EXTRACT PROVIDED Start Marker

When we reach 20 tickets, chances once again start to drop until we get 100. In the range 100 – 199 tickets, the chances rise. Then start to fall in 200 – 999. And so on, and so on.

Distances between ups and downs are getting bigger and bigger since we are talking about continuous powers of 10. When we put it into a logarithmic scale, the chart will look, more or less, as a blade saw.

The logarithmic scale uses the next powers of ten instead of numbers as one step. Instead 1, 2, 3, 4; you have 1, 10, 100, 1000. We have to count the average value, and this value appears to be… 0,301.

To calculate the corresponding probabilities of left digits (same as 1), we can use the following equation.

[ {P(d)= log_{10} (1+1/d) } ]

d – digit we analyse

We get the following values.

EXTRACT PROVIDED End Marker
STORED DATA Start Marker

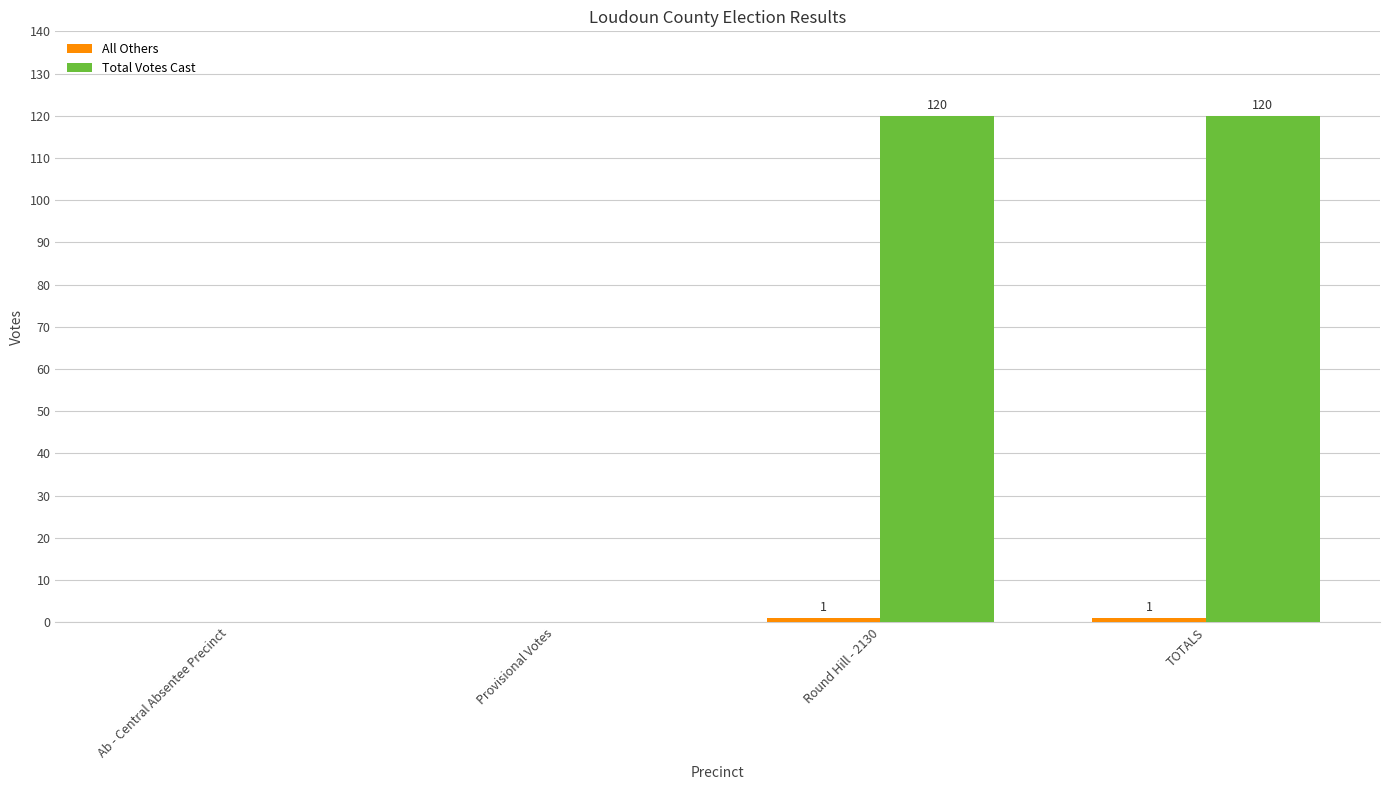

How many Total Votes Cast values are between 0 and 120?

4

STORED DATA End Marker

→ WHAT YOU WILL DO
**A.** Summarize the extract provided in two sentences.
**B.** State whether each of the following statements agrees with the extract provided, answering yes or no and quoting the deciding words of the extract: (i) on a logarithmic scale the chart looks roughly like a saw blade; (ii) the chances fall in the range 100–199 tickets; (iii) the logarithmic scale uses consecutive ordinary numbers as its steps.
**C.** Write out the stretch of the extract provided from "The logarithmic scale" through "to be… 0,301.".

→ ANSWERS BY TASK
**A.** The chances drop from 20 tickets until 100, rise in the range 100–199, and fall again in 200–999, with the distances between these ups and downs growing because they follow continuous powers of 10. On a logarithmic scale, which steps by powers of ten, the chart looks more or less like a saw blade, the average value is 0,301, and the probabilities of left digits are given by P(d) = log10(1 + 1/d), where d is the digit analyzed.

**B.**
(i) Yes: "When we put it into a logarithmic scale, the chart will look, more or less, as a blade saw."
(ii) No: "In the range 100 – 199 tickets, the chances rise."
(iii) No: "The logarithmic scale uses the next powers of ten instead of numbers as one step."

**C.**
The logarithmic scale uses the next powers of ten instead of numbers as one step. Instead 1, 2, 3, 4; you have 1, 10, 100, 1000. We have to count the average value, and this value appears to be… 0,301.